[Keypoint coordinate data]
++++++
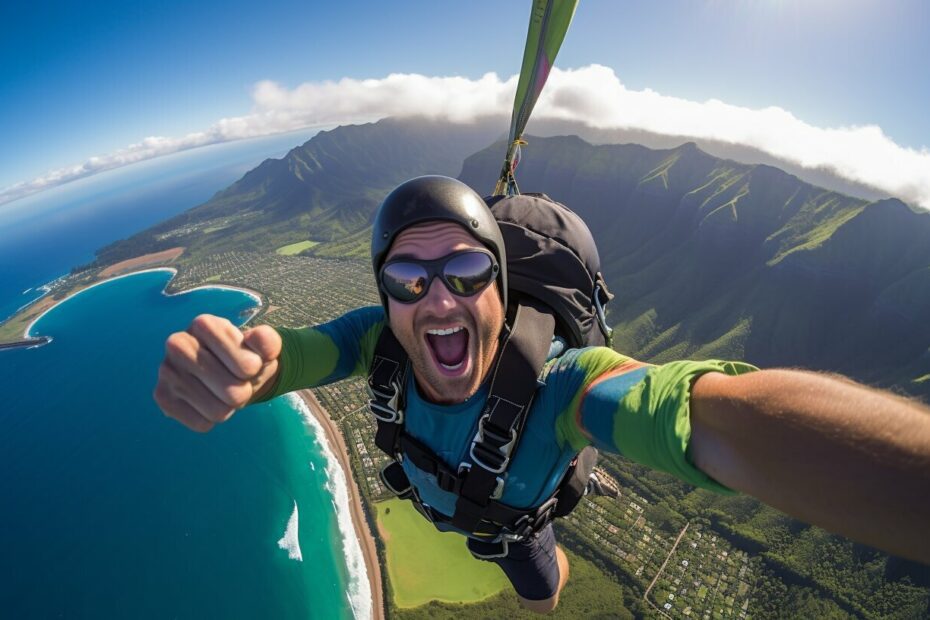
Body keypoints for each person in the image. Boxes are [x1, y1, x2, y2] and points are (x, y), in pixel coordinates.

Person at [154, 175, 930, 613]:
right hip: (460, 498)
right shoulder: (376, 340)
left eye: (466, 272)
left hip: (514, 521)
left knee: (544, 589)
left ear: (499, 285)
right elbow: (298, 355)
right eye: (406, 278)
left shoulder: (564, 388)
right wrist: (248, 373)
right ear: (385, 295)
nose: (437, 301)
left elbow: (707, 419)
++++++
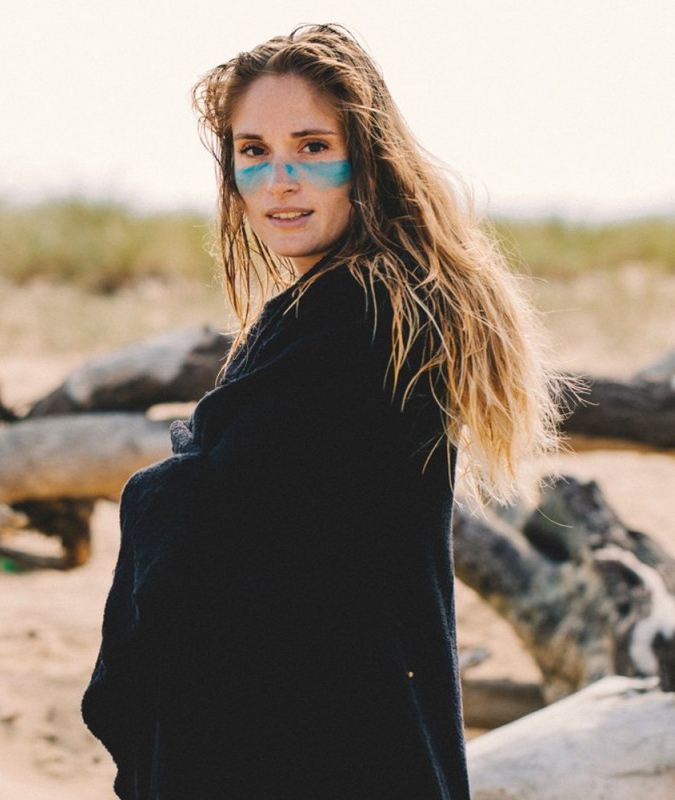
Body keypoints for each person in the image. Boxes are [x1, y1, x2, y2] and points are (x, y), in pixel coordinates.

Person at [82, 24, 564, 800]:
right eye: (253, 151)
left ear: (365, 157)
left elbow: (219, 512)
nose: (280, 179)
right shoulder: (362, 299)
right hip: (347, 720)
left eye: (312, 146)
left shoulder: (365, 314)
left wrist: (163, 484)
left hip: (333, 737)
++++++
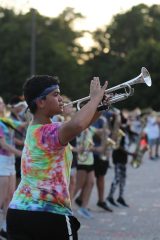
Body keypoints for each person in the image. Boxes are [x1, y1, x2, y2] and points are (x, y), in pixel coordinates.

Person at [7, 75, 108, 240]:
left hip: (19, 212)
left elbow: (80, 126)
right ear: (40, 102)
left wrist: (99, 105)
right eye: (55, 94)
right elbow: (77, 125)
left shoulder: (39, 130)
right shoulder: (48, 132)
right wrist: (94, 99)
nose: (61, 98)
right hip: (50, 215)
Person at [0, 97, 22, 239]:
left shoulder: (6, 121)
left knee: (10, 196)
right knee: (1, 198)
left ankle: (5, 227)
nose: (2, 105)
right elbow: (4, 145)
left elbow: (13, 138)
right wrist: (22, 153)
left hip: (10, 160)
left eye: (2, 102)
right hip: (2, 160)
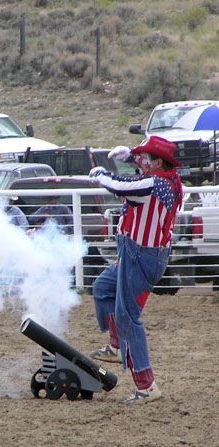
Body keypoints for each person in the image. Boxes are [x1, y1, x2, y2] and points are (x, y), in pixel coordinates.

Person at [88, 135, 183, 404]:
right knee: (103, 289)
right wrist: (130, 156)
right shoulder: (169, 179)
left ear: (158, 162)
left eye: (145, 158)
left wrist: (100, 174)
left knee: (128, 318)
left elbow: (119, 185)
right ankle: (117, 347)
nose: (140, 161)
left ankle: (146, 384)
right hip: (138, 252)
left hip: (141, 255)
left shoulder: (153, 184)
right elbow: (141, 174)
++++++
Required work: Copy exactly the lines of the entries above from the one containing "right wrist: (22, 153)" through the one containing "right elbow: (141, 174)". Both end lines count; pictures do not.

Result for this exercise:
right wrist: (22, 153)
left hip: (10, 160)
left eye: (2, 102)
right hip: (2, 160)
Body keypoints for each person in the image. Boxes are [x1, y1, x2, y2] and points are (x, y), in pixel coordinates.

Person at [88, 135, 183, 404]:
right knee: (103, 289)
right wrist: (130, 156)
right shoulder: (169, 179)
left ear: (158, 162)
left eye: (145, 158)
left wrist: (100, 174)
left knee: (128, 318)
left elbow: (119, 185)
right ankle: (117, 347)
nose: (140, 161)
left ankle: (146, 384)
right hip: (138, 252)
left hip: (141, 255)
left shoulder: (153, 184)
right elbow: (141, 174)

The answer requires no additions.